Keypoint text descriptions:
===============
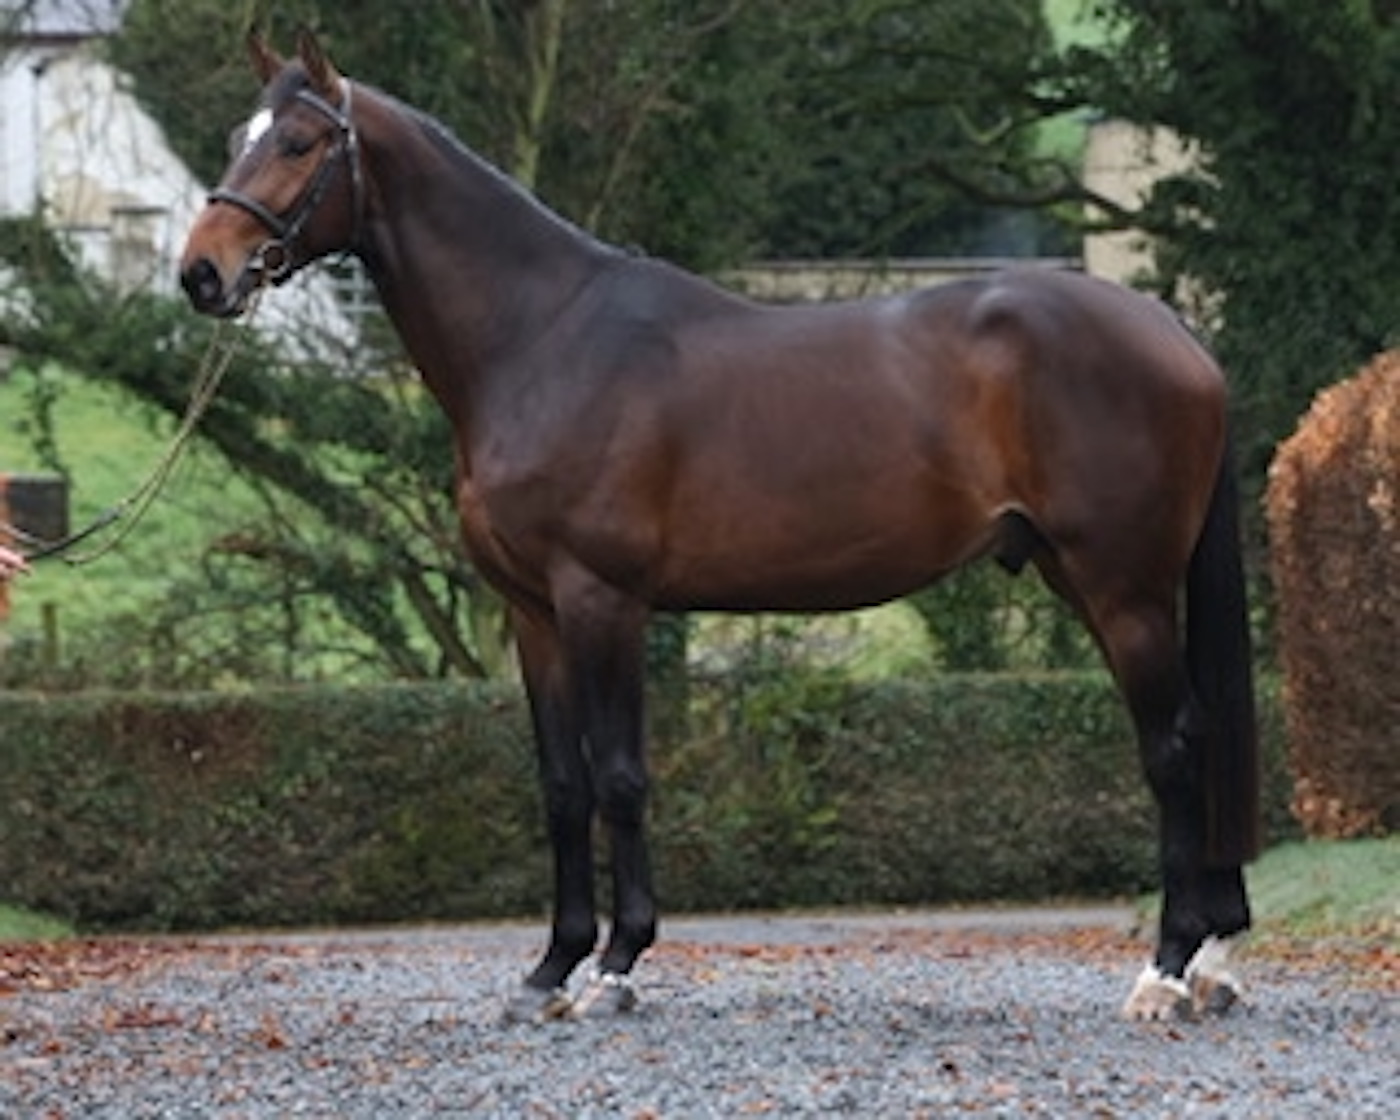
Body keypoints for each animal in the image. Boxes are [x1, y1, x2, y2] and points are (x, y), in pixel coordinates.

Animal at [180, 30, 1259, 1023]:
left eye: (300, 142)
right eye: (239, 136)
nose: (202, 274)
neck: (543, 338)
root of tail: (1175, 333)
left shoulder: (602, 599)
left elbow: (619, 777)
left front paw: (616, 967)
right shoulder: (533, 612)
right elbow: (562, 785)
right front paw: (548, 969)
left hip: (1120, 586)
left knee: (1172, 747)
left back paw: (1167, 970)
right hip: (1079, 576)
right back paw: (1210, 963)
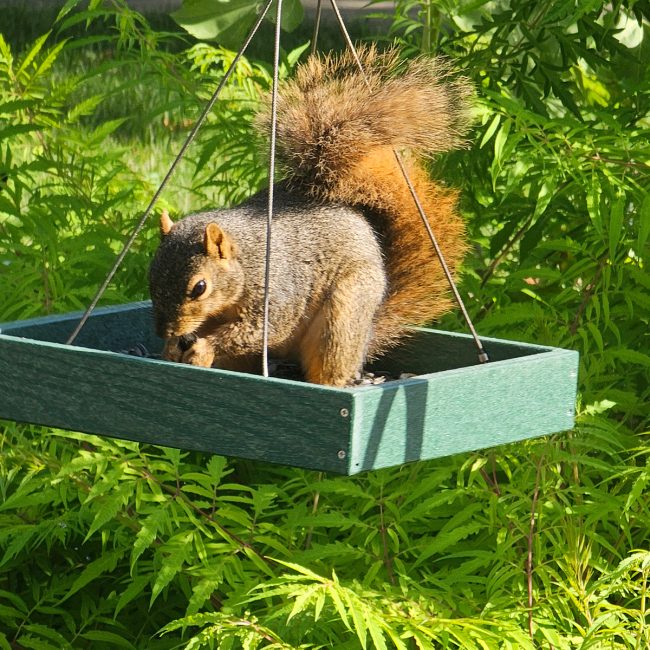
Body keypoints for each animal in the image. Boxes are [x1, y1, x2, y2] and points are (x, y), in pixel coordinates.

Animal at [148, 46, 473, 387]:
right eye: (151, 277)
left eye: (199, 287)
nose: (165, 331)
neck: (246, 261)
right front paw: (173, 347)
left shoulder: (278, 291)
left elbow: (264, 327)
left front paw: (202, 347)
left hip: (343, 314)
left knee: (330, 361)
===============
Work request >>
Please return exactly, and only, the lines from the one containing "right elbow: (562, 785)" through the end of the records, with both end lines kept and every picture dropped.

Answer section >>
right elbow: (562, 785)
right front paw: (548, 969)
left hip: (1120, 586)
left knee: (1172, 747)
left back paw: (1167, 970)
right hip: (1079, 576)
right back paw: (1210, 963)
Body keypoints for each animal in the image. Boxes are [x1, y1, x2, y2] and points are (x, y), in pixel coordinates.

Animal at [148, 46, 473, 387]:
right eye: (151, 277)
left eye: (199, 287)
nose: (165, 331)
neck: (246, 261)
right front paw: (173, 347)
left shoulder: (278, 291)
left elbow: (264, 327)
left front paw: (202, 347)
left hip: (343, 314)
left knee: (330, 361)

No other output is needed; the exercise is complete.